La ricerca di Hazen e colleghi in particolare identifica le attività umane come il principale fattore di diversificazione e di distribuzione dei minerali sulla superficie della Terra dopo la “Grande Ossidazione”, cioè la serie di eventi avvenuti 2,2 miliardi di anni fa che portarono all’aumento dell’ossigeno atmosferico, da cui si generarono circa i due terzi dei minerali conosciuti.
“L’evoluzione dei minerali è continuata attraverso tutta la storia della Terra” spiega Hazen. “Ci sono voluti 4,5 miliardi di anni perché particolari elementi si combinassero naturalmente in luoghi specifici, a particolari profondità e temperature, per formare gli oltre 5.200 minerali oggi riconosciuti ufficialmente. La maggior parte di loro si è formata dopo la Grande Ossidazione, avvenuta 2 miliardi di anni fa”. Tra le 5.200 specie minerali conosciute, “208 sono quelle prodotte direttamente o indirettamente dall’attività dell’essere umano. Si sono formate per lo più dalla metà del Settecento – ricorda il ricercatore – e crediamo che altrettante continuino a formarsi allo stesso ritmo. Per immaginare cosa sono 250 anni rispetto a 2 miliardi di anni, basti pensare alla differenza tra un battito di ciglia e un mese intero”.
L’essere umano infatti produce direttamente minerali sintetici – per esempio i minerali di alluminio e ittrio impiegati nei laser (detti Yag), o i chip in silicio da usare come semiconduttori – ma causa anche involontariamente la formazione di nuovi minerali come conseguenza secondaria delle sue attività. Così, nelle cave e nelle miniere per esempio è possibile trovare minerali nati originati dall’esposizione di alcuni elementi, prima intrappolati nella roccia, all’aria e all’acqua.
Altri modi in cui l’essere umano condiziona e modifica la geologia del pianeta secondo gli autori sono gli spostamenti (estrazione e trasporto) di grandi masse di materiale per la realizzazione di opere, una redistribuzione di sedimenti, blocchi di pietra e rocce che potrebbe essere paragonabile all’attività di un ghiacciaio.

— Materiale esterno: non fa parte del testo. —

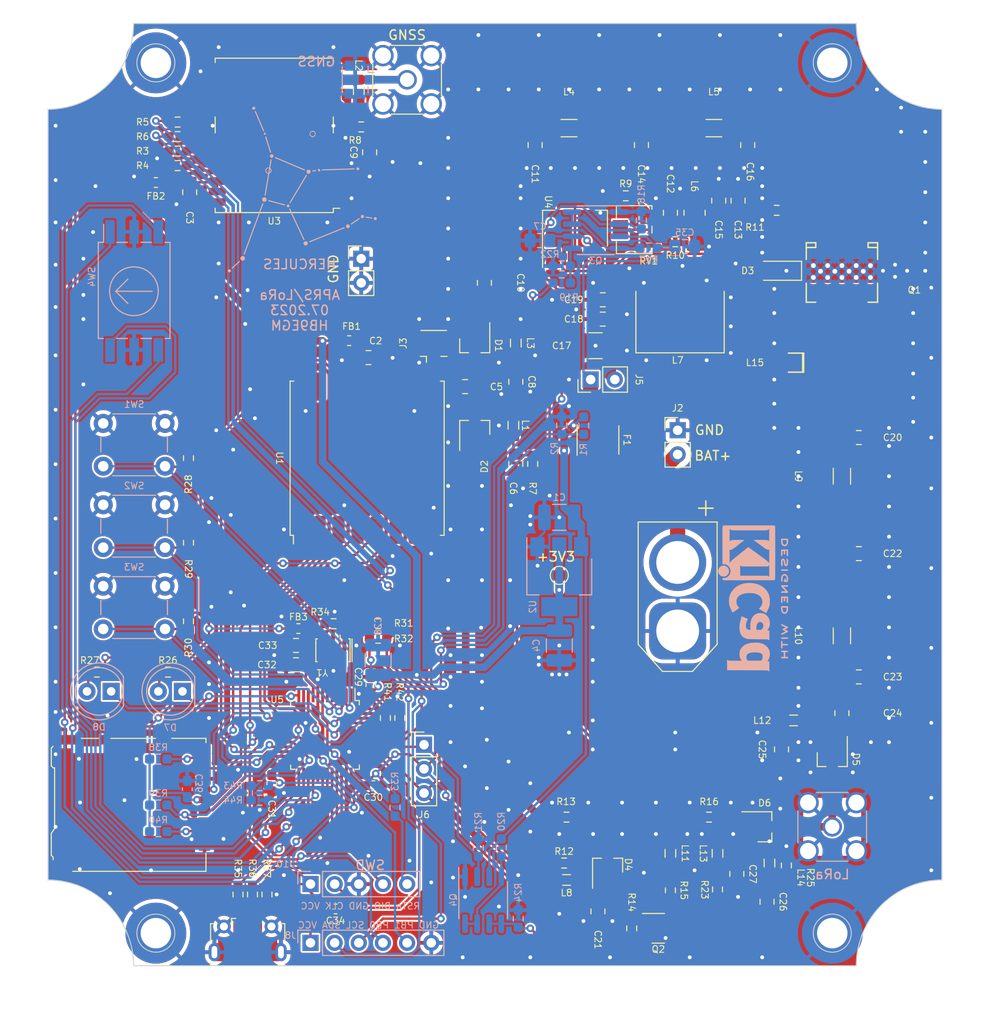
<source format=kicad_pcb>
(kicad_pcb (version 20221018) (generator pcbnew)

  (general
    (thickness 1.6)
  )

  (paper "A4")
  (title_block
    (title "Hercules")
    (date "2023-07-09")
    (rev "0")
    (company "HB9EGM")
    (comment 1 "LoRa GNSS Tracker with PA")
  )

  (layers
    (0 "F.Cu" signal)
    (31 "B.Cu" signal)
    (32 "B.Adhes" user "B.Adhesive")
    (33 "F.Adhes" user "F.Adhesive")
    (34 "B.Paste" user)
    (35 "F.Paste" user)
    (36 "B.SilkS" user "B.Silkscreen")
    (37 "F.SilkS" user "F.Silkscreen")
    (38 "B.Mask" user)
    (39 "F.Mask" user)
    (40 "Dwgs.User" user "User.Drawings")
    (41 "Cmts.User" user "User.Comments")
    (42 "Eco1.User" user "User.Eco1")
    (43 "Eco2.User" user "User.Eco2")
    (44 "Edge.Cuts" user)
    (45 "Margin" user)
    (46 "B.CrtYd" user "B.Courtyard")
    (47 "F.CrtYd" user "F.Courtyard")
    (48 "B.Fab" user)
    (49 "F.Fab" user)
    (50 "User.1" user)
    (51 "User.2" user)
    (52 "User.3" user)
    (53 "User.4" user)
    (54 "User.5" user)
    (55 "User.6" user)
    (56 "User.7" user)
    (57 "User.8" user)
    (58 "User.9" user)
  )

  (setup
    (stackup
      (layer "F.SilkS" (type "Top Silk Screen"))
      (layer "F.Paste" (type "Top Solder Paste"))
      (layer "F.Mask" (type "Top Solder Mask") (thickness 0.01))
      (layer "F.Cu" (type "copper") (thickness 0.035))
      (layer "dielectric 1" (type "core") (thickness 1.51) (material "FR4") (epsilon_r 4.5) (loss_tangent 0.02))
      (layer "B.Cu" (type "copper") (thickness 0.035))
      (layer "B.Mask" (type "Bottom Solder Mask") (thickness 0.01))
      (layer "B.Paste" (type "Bottom Solder Paste"))
      (layer "B.SilkS" (type "Bottom Silk Screen"))
      (copper_finish "None")
      (dielectric_constraints no)
    )
    (pad_to_mask_clearance 0)
    (pcbplotparams
      (layerselection 0x00010f0_ffffffff)
      (plot_on_all_layers_selection 0x0000000_00000000)
      (disableapertmacros false)
      (usegerberextensions false)
      (usegerberattributes true)
      (usegerberadvancedattributes true)
      (creategerberjobfile true)
      (dashed_line_dash_ratio 12.000000)
      (dashed_line_gap_ratio 3.000000)
      (svgprecision 4)
      (plotframeref false)
      (viasonmask false)
      (mode 1)
      (useauxorigin false)
      (hpglpennumber 1)
      (hpglpenspeed 20)
      (hpglpendiameter 15.000000)
      (dxfpolygonmode true)
      (dxfimperialunits true)
      (dxfusepcbnewfont true)
      (psnegative false)
      (psa4output false)
      (plotreference true)
      (plotvalue true)
      (plotinvisibletext false)
      (sketchpadsonfab false)
      (subtractmaskfromsilk false)
      (outputformat 5)
      (mirror false)
      (drillshape 0)
      (scaleselection 1)
      (outputdirectory "out")
    )
  )

  (net 0 "")
  (net 1 "+BATT")
  (net 2 "GND")
  (net 3 "Net-(U1-3.3V)")
  (net 4 "Net-(U3-VCC)")
  (net 5 "+3V3")
  (net 6 "Net-(D1-K)")
  (net 7 "Net-(J3-In)")
  (net 8 "Net-(C6-Pad1)")
  (net 9 "/GATE_SUPPLY")
  (net 10 "/PIN_TX")
  (net 11 "Net-(C9-Pad2)")
  (net 12 "Net-(C10-Pad1)")
  (net 13 "Net-(D1-A)")
  (net 14 "Net-(C12-Pad1)")
  (net 15 "Net-(C13-Pad2)")
  (net 16 "Net-(C14-Pad1)")
  (net 17 "Net-(Q1-G)")
  (net 18 "Net-(J5-Pin_2)")
  (net 19 "Net-(Q1-D)")
  (net 20 "Net-(D4-A)")
  (net 21 "Net-(C22-Pad1)")
  (net 22 "Net-(C23-Pad1)")
  (net 23 "Net-(D5-A)")
  (net 24 "Net-(C26-Pad1)")
  (net 25 "/PIN_RX")
  (net 26 "Net-(U5-VDDA)")
  (net 27 "unconnected-(D1-NC-Pad2)")
  (net 28 "Net-(D2-A)")
  (net 29 "unconnected-(D2-NC-Pad2)")
  (net 30 "Net-(D3-A)")
  (net 31 "unconnected-(D4-NC-Pad2)")
  (net 32 "Net-(D4-K)")
  (net 33 "unconnected-(D5-NC-Pad2)")
  (net 34 "Net-(D5-K)")
  (net 35 "Net-(D6-A)")
  (net 36 "unconnected-(D6-NC-Pad2)")
  (net 37 "/Control/LED_TXn")
  (net 38 "Net-(D7-A)")
  (net 39 "/Control/STATUSn")
  (net 40 "Net-(D8-A)")
  (net 41 "/BAT+")
  (net 42 "/EN_RX")
  (net 43 "unconnected-(J9-VBUS-Pad1)")
  (net 44 "/Control/USB_DM")
  (net 45 "/Control/USB_DP")
  (net 46 "unconnected-(J9-ID-Pad4)")
  (net 47 "/Control/SWCLK")
  (net 48 "/Control/SWDIO")
  (net 49 "/Control/RESETn")
  (net 50 "Net-(J11-DAT2)")
  (net 51 "/Control/SD_SSn")
  (net 52 "/Control/SPI1_MOSI")
  (net 53 "/Control/SPI1_SCK")
  (net 54 "/Control/SPI1_MISO")
  (net 55 "Net-(J11-DAT1)")
  (net 56 "unconnected-(J11-DET_B-Pad9)")
  (net 57 "/Control/SD_DET")
  (net 58 "Net-(J13-In)")
  (net 59 "Net-(L8-Pad2)")
  (net 60 "Net-(L11-Pad2)")
  (net 61 "Net-(Q2-B)")
  (net 62 "Net-(Q2-C)")
  (net 63 "/EN_PA")
  (net 64 "Net-(Q3B-G)")
  (net 65 "Net-(Q4B-G)")
  (net 66 "Net-(Q4B-D-Pad5)")
  (net 67 "/Control/BAT_MEAS")
  (net 68 "Net-(U3-TXD{slash}SPI_MISO)")
  (net 69 "/Control/USART1_RX")
  (net 70 "Net-(U3-RXD{slash}SPI_MOSI)")
  (net 71 "/Control/USART1_TX")
  (net 72 "Net-(U3-SDA{slash}~{SPI_CS})")
  (net 73 "/Control/SDA")
  (net 74 "Net-(U3-SCL{slash}SPI_CLK)")
  (net 75 "/Control/SCL")
  (net 76 "Net-(U3-VCC_RF)")
  (net 77 "Net-(R9-Pad1)")
  (net 78 "Net-(U4-VO)")
  (net 79 "Net-(R10-Pad2)")
  (net 80 "/Control/BTN1n")
  (net 81 "/Control/BTN2n")
  (net 82 "/Control/BTN3n")
  (net 83 "/Control/XTAL1")
  (net 84 "/Control/XTAL2")
  (net 85 "Net-(U5-PA11)")
  (net 86 "Net-(U5-PA12)")
  (net 87 "/Control/BOOT0")
  (net 88 "/Control/BOOT1")
  (net 89 "unconnected-(U3-~{SAFEBOOT}-Pad1)")
  (net 90 "unconnected-(U3-D_SEL-Pad2)")
  (net 91 "unconnected-(U3-TIMEPULSE-Pad3)")
  (net 92 "unconnected-(U3-EXTINT-Pad4)")
  (net 93 "unconnected-(U3-USB_DM-Pad5)")
  (net 94 "unconnected-(U3-USB_DP-Pad6)")
  (net 95 "unconnected-(U3-~{RESET}-Pad8)")
  (net 96 "unconnected-(U3-LNA_EN-Pad14)")
  (net 97 "unconnected-(U3-RESERVED-Pad15)")
  (net 98 "unconnected-(U3-RESERVED-Pad16)")
  (net 99 "unconnected-(U3-RESERVED-Pad17)")
  (net 100 "unconnected-(U5-VBAT-Pad1)")
  (net 101 "unconnected-(U5-PA1-Pad11)")
  (net 102 "/Control/SPI1_SSn")
  (net 103 "/Control/PB0")
  (net 104 "/Control/PB1")
  (net 105 "/Control/DIO0")
  (net 106 "/Control/LORA_RESET")
  (net 107 "Net-(SW4-D0)")
  (net 108 "Net-(SW4-D1)")
  (net 109 "Net-(SW4-D2)")
  (net 110 "Net-(SW4-D3)")
  (net 111 "unconnected-(U5-PA8-Pad29)")
  (net 112 "unconnected-(U5-PA15-Pad38)")
  (net 113 "unconnected-(U5-PB5-Pad41)")
  (net 114 "unconnected-(U1-DIO5-Pad7)")
  (net 115 "unconnected-(U1-DIO3-Pad11)")
  (net 116 "unconnected-(U1-DIO4-Pad12)")
  (net 117 "unconnected-(U1-DIO1-Pad15)")
  (net 118 "unconnected-(U1-DIO2-Pad16)")
  (net 119 "Net-(L15-Pad2)")

  (footprint "Package_TO_SOT_SMD:SOT-23" (layer "F.Cu") (at 154.178 163.068))

  (footprint "Resistor_SMD:R_0603_1608Metric_Pad0.98x0.95mm_HandSolder" (layer "F.Cu") (at 95.1465 136.144 180))

  (footprint "Capacitor_SMD:C_0805_2012Metric_Pad1.18x1.45mm_HandSolder" (layer "F.Cu") (at 173.482 140.462 90))

  (footprint "Capacitor_SMD:C_0805_2012Metric_Pad1.18x1.45mm_HandSolder" (layer "F.Cu") (at 123.698 103.1025 180))

  (footprint "Capacitor_SMD:C_0805_2012Metric_Pad1.18x1.45mm_HandSolder" (layer "F.Cu") (at 116.078 135.382))

  (footprint "Package_TO_SOT_SMD:SOT-223-3_TabPin2" (layer "F.Cu") (at 145.415 89.535 90))

  (footprint "Resistor_SMD:R_0603_1608Metric_Pad0.98x0.95mm_HandSolder" (layer "F.Cu") (at 144.272 156.21 180))

  (footprint "mpb:Fuse_MF_SMDF150" (layer "F.Cu") (at 147.828 111.76 90))

  (footprint "Package_TO_SOT_SMD:SOT-23_Handsoldering" (layer "F.Cu") (at 134.874 110.4685 90))

  (footprint "Package_TO_SOT_SMD:SOT-23_Handsoldering" (layer "F.Cu") (at 165.354 152.4))

  (footprint "Resistor_SMD:R_0603_1608Metric_Pad0.98x0.95mm_HandSolder" (layer "F.Cu") (at 120.0385 131.064 180))

  (footprint "Resistor_SMD:R_0603_1608Metric_Pad0.98x0.95mm_HandSolder" (layer "F.Cu") (at 104.775 122.555 90))

  (footprint "Resistor_SMD:R_0603_1608Metric_Pad0.98x0.95mm_HandSolder" (layer "F.Cu") (at 124.714 132.588))

  (footprint "Inductor_SMD:L_0805_2012Metric_Pad1.05x1.20mm_HandSolder" (layer "F.Cu") (at 168.402 141.224 180))

  (footprint "Connector_PinHeader_2.54mm:PinHeader_1x02_P2.54mm_Vertical" (layer "F.Cu") (at 147.061 105.41 90))

  (footprint "Crystal:Resonator_SMD_Murata_CSTxExxV-3Pin_3.0x1.1mm_HandSoldering" (layer "F.Cu") (at 119.9685 133.858 180))

  (footprint "Resistor_SMD:R_0603_1608Metric_Pad0.98x0.95mm_HandSolder" (layer "F.Cu") (at 104.775 130.81 90))

  (footprint "Resistor_SMD:R_0603_1608Metric_Pad0.98x0.95mm_HandSolder" (layer "F.Cu") (at 109.982 159.512 90))

  (footprint "Capacitor_SMD:C_0805_2012Metric_Pad1.18x1.45mm_HandSolder" (layer "F.Cu") (at 167.132 144.272 -90))

  (footprint "Inductor_SMD:L_0805_2012Metric_Pad1.05x1.20mm_HandSolder" (layer "F.Cu") (at 144.526 157.988 180))

  (footprint "Capacitor_SMD:C_0805_2012Metric_Pad1.18x1.45mm_HandSolder" (layer "F.Cu") (at 165.608 160.274 -90))

  (footprint "Resistor_SMD:R_0603_1608Metric_Pad0.98x0.95mm_HandSolder" (layer "F.Cu") (at 104.775 113.665 90))

  (footprint "RF_GPS:ublox_NEO" (layer "F.Cu") (at 113.792 79.756 180))

  (footprint "Resistor_SMD:R_0603_1608Metric_Pad0.98x0.95mm_HandSolder" (layer "F.Cu") (at 103.632 81.407 180))

  (footprint "Inductor_SMD:L_0603_1608Metric_Pad1.05x0.95mm_HandSolder" (layer "F.Cu") (at 121.666 101.3245 180))

  (footprint "Connector_PinHeader_2.54mm:PinHeader_1x02_P2.54mm_Vertical" (layer "F.Cu") (at 122.936 92.71))

  (footprint "Inductor_SMD:L_1008_2520Metric_Pad1.43x2.20mm_HandSolder" (layer "F.Cu") (at 157.988 87.884 -90))

  (footprint "Resistor_SMD:R_0603_1608Metric_Pad0.98x0.95mm_HandSolder" (layer "F.Cu") (at 151.384 163.068 90))

  (footprint "Capacitor_SMD:C_0805_2012Metric_Pad1.18x1.45mm_HandSolder" (layer "F.Cu") (at 123.825 81.534 90))

  (footprint "Connector_AMASS:AMASS_XT60-M_1x02_P7.20mm_Vertical" (layer "F.Cu") (at 156.21 131.826 90))

  (footprint "Resistor_SMD:R_0603_1608Metric_Pad0.98x0.95mm_HandSolder" (layer "F.Cu") (at 160.401 158.9805 -90))

  (footprint "Resistor_SMD:R_0603_1608Metric_Pad0.98x0.95mm_HandSolder" (layer "F.Cu") (at 124.714 131.064))

  (footprint "MountingHole:MountingHole_3.2mm_M3_Pad" (layer "F.Cu") (at 101.346 163.576))

  (footprint "MountingHole:MountingHole_3.2mm_M3_Pad" (layer "F.Cu") (at 172.466 72.136))

  (footprint "Connector_Coaxial:U.FL_Hirose_U.FL-R-SMT-1_Vertical" (layer "F.Cu") (at 130.556 102.0865 90))

  (footprint "Resistor_SMD:R_0603_1608Metric_Pad0.98x0.95mm_HandSolder" (layer "F.Cu") (at 125.476 140.97 -90))

  (footprint "Capacitor_SMD:C_0805_2012Metric_Pad1.18x1.45mm_HandSolder" (layer "F.Cu") (at 135.89 95.25 -90))

  (footprint "Capacitor_SMD:C_0805_2012Metric_Pad1.18x1.45mm_HandSolder" (layer "F.Cu") (at 141.224 80.772 -90))

  (footprint "Connector_PinHeader_2.54mm:PinHeader_1x03_P2.54mm_Vertical" (layer "F.Cu") (at 129.54 143.779))

  (footprint "Capacitor_SMD:C_0805_2012Metric_Pad1.18x1.45mm_HandSolder" (layer "F.Cu") (at 175.26 136.652))

  (footprint "Connector_Coaxial:SMA_Amphenol_132291_Vertical" (layer "F.Cu") (at 127.762 73.914))

  (footprint "Capacitor_SMD:C_0805_2012Metric_Pad1.18x1.45mm_HandSolder" (layer "F.Cu") (at 139.192 105.6425 -90))

  (footprint "Capacitor_SMD:C_0805_2012Metric_Pad1.18x1.45mm_HandSolder" (layer "F.Cu") (at 162.56 86.614 -90))

  (footprint "Resistor_SMD:R_0603_1608Metric_Pad0.98x0.95mm_HandSolder" (layer "F.Cu") (at 155.448 159.07 -90))

  (footprint "Package_TO_SOT_SMD:SOT-23_Handsoldering" (layer "F.Cu") (at 148.844 156.464 90))

  (footprint "mpb:L_Coilcraft_1812SMS" (layer "F.Cu") (at 156.21 99.314 90))

  (footprint "Capacitor_SMD:C_0805_2012Metric_Pad1.18x1.45mm_HandSolder" (layer "F.Cu") (at 147.828 161.29 -90))

  (footprint "Resistor_SMD:R_0603_1608Metric_Pad0.98x0.95mm_HandSolder" (layer "F.Cu") (at 159.512 151.384 180))

  (footprint "Capacitor_SMD:C_0805_2012Metric_Pad1.18x1.45mm_HandSolder" (layer "F.Cu") (at 148.336 99.06 180))

  (footprint "Capacitor_SMD:C_0603_1608Metric_Pad1.08x0.95mm_HandSolder" (layer "F.Cu") (at 123.952 137.5145 90))

  (footprint "Capacitor_SMD:C_0805_2012Metric_Pad1.18x1.45mm_HandSolder" (layer "F.Cu")
    (tstamp 760ccdd2-928f-44d0-9b74-a2119bc5982a)
    (at 175.26 123.698)
    (descr "Capacitor SMD 0805 (2012 Metric), square (rectangular) end terminal, IPC_7351 nominal with elongated pad for handsoldering. (Body size source: IPC-SM-782 page 76, https://www.pcb-3d.com/wordpress/wp-content/uploads/ipc-sm-782a_amendment_1_and_2.pdf, https://docs.google.com/spreadsheets/d/1BsfQQcO9C6DZCsRaXUlFlo91Tg2WpOkGARC1WS5S8t0/edit?usp=sharing), generated with kicad-footprint-generator")
    (tags "capacitor handsolder")
    (property "MPN" "")
    (property "Need_order" "")
    (property "Sheetfile" "tracker-kicad.kicad_sch")
    (property "Sheetname" "")
    (property "ki_description" "Unpolarized capacitor, small symbol")
    (property "ki_keywords" "capacitor cap")
    (path "/98aac2c3-ee76-4280-aac9-39e1d85593d5")
    (attr smd)
    (fp_text reference "C22" (at 3.556 0 unlocked) (layer "F.SilkS")
        (effects (font (size 0.7 0.7) (thickness 0.1)))
      (tstamp 43950934-fef9-4123-8161-04845cc1592d)
    )
    (fp_text value "18pF" (at 0 1.68) (layer "F.Fab")
        (effects (font (size 1 1) (thickness 0.15)))
      (tstamp 19d8c720-1847-42f7-92a0-fe32e5d3c882)
    )
    (fp_text user "${REFERENCE}" (at 0 0) (layer "F.Fab")
        (effects (font (size 0.5 0.5) (thickness 0.08)))
      (tstamp 233f7db1-5636-49aa-8e4f-9ed476f80c96)
    )
    (fp_line (start -0.261252 -0.735) (end 0.261252 -0.735)
      (stroke (width 0.12) (type solid)) (layer "F.SilkS") (tstamp 8a01fbf4-4e35-4d78-a7c1-d337363a5c8b))
    (fp_line (start -0.261252 0.735) (end 0.261252 0.735)
      (stroke (width 0.12) (type solid)) (layer "F.SilkS") (tstamp e06a6a4c-a2c9-495e-b1c2-6f404c4645a1))
    (fp_line (start -1.88 -0.98) (end 1.88 -0.98)
      (stroke (width 0.05) (type solid)) (layer "F.CrtYd") (tstamp 778a4890-85c0-4c07-ac1d-5778b805be1a))
    (fp_line (start -1.88 0.98) (end -1.88 -0.98)
      (stroke (width 0.05) (type solid)) (layer "F.CrtYd") (tstamp 297265da-e18c-482e-98d0-5770cc067aed))
    (fp_line (start 1.88 -0.98) (end 1.88 0.98)
      (stroke (width 0.05) (type solid)) (layer "F.CrtYd") (tstamp 953d2572-209b-47cf-bfa1-a2134b07f1ff))
    (fp_line (start 1.88 0.98) (end -1.88 0.98)
      (stroke (width 0.05) (type solid)) (layer "F.CrtYd") (tstamp 7eafb741-ba03-479e-b8d8-215d77652edf))
    (fp_line (start -1 -0.625) (end 1 -0.625)
      (stroke (width 0.1) (type solid)) (layer "F.Fab") (tstamp 670a32bb-8804-4147-a4d5-2ff3837cf29f))
    (fp_line (start -1 0.625) (end -1 -0.625)
      (stroke (width 0.1) (type solid)) (layer "F.Fab") (tstamp f321921b-ede6-475a-b693-0d0347ccf493))
    (fp_line (start 1 -0.625) (end 1 0.625)
      (stroke (width 0.1) (type solid)) (layer "F.Fab") (tstamp ef85d0a1-0376-4ce7-a659-bc9e3ef1d23e))
    (fp_line (start 1 0.625) (end -1 0.625)
      (stroke (width 0.1) (type solid)) (layer "F.Fab") (tstamp 9340f23a-f8
... [1698833 chars truncated]
</source>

Anche se all’apparenza possono sembrare meno rilevanti, la redistribuzione di minerali naturali di valore (le pietre preziose che viaggiano in ogni angolo del globo) e le collezioni di minerali (da quelle dei musei a quelle dei privati cittadini) sono fenomeni che per gli esperti caratterizzano l’Antropocene.
“Penso davvero che il fattore più importante per stabilire se l’Antropocene sia una nuova epoca geologica sia il fatto che noi esseri umani abbiamo creato questi materiali, questi cristalli, che sono così incredibilmente diversi e meravigliosi e che resisteranno per miliardi di anni.” conferma Hazen “Rimarranno sulla Terra per sempre, come un segno distintivo che contraddistingue la nostra era rispetto a ogni altra che l’ha preceduta nei passati 4 miliardi e mezzo di anni”.